**Task details:** Keep the pictures out of your copy. Transcribe the records below exactly.

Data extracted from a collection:

═══

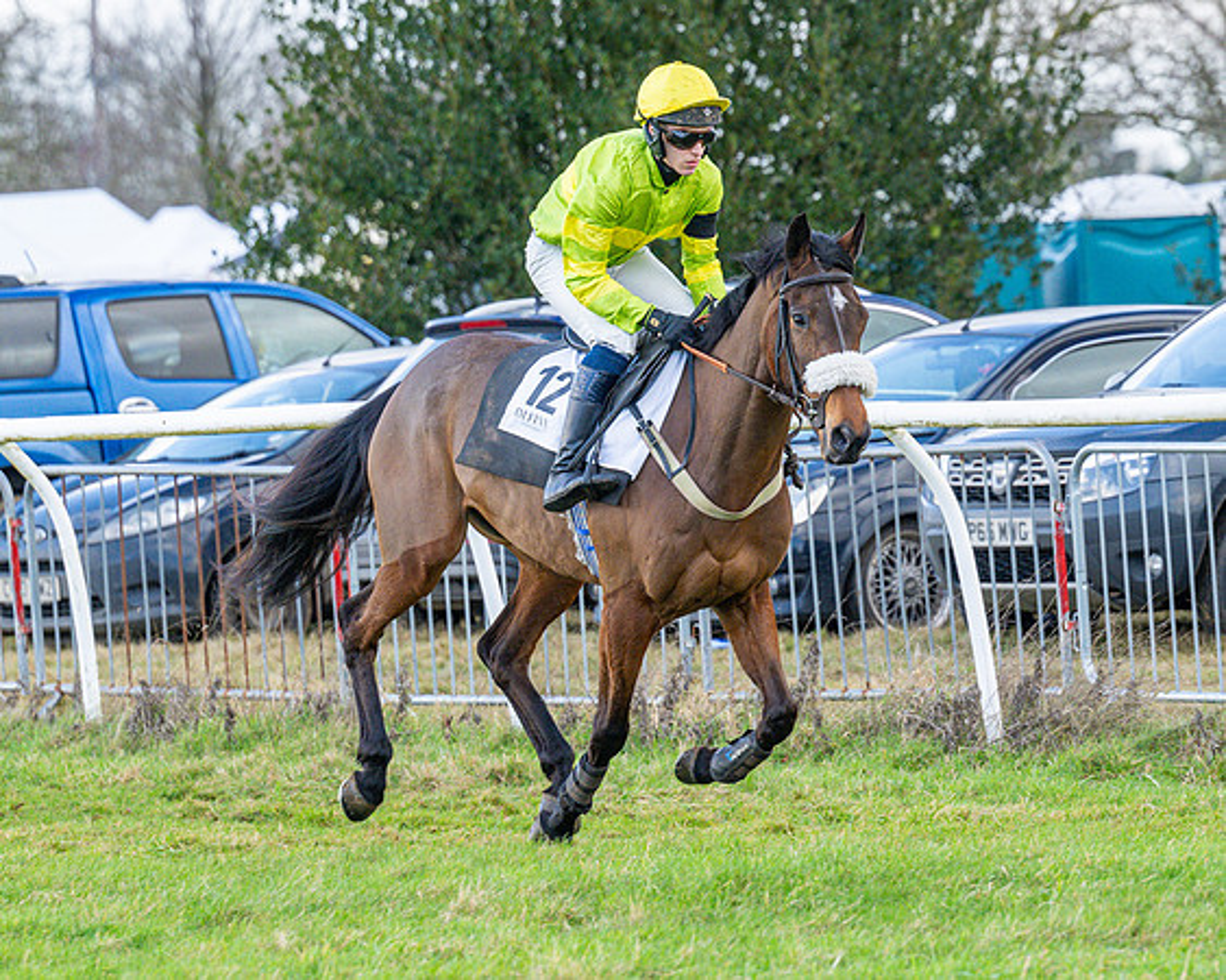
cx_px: 732
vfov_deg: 5.0
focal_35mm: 311
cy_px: 442
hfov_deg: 6.2
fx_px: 11284
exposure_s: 1/1250
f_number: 4
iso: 500
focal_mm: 150
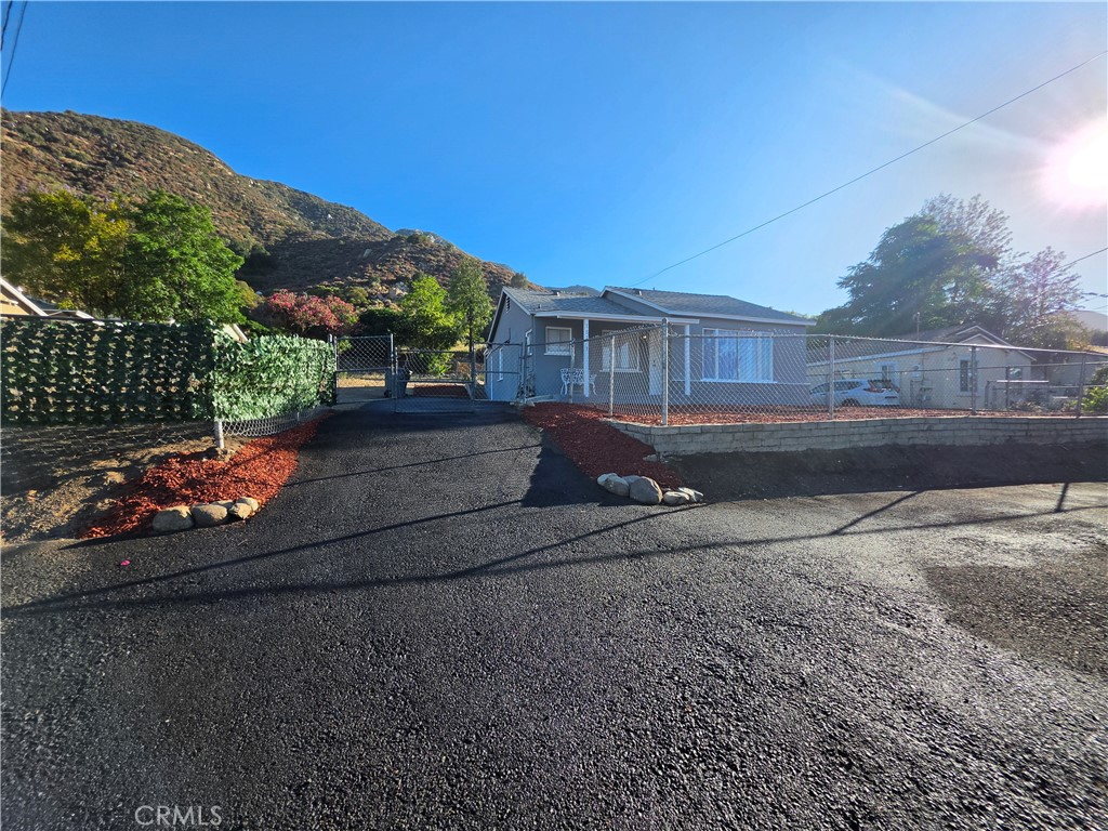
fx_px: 416
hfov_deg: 106.2
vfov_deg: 89.9
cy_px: 416
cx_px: 554
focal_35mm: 13
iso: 32
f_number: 1.9
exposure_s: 1/1864
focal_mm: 2.2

═══

**Exercise answer:**
cx_px: 732
vfov_deg: 5.0
focal_35mm: 311
cy_px: 442
hfov_deg: 6.2
fx_px: 11284
exposure_s: 1/1250
f_number: 4
iso: 500
focal_mm: 150
fx_px: 416
hfov_deg: 106.2
vfov_deg: 89.9
cy_px: 416
cx_px: 554
focal_35mm: 13
iso: 32
f_number: 1.9
exposure_s: 1/1864
focal_mm: 2.2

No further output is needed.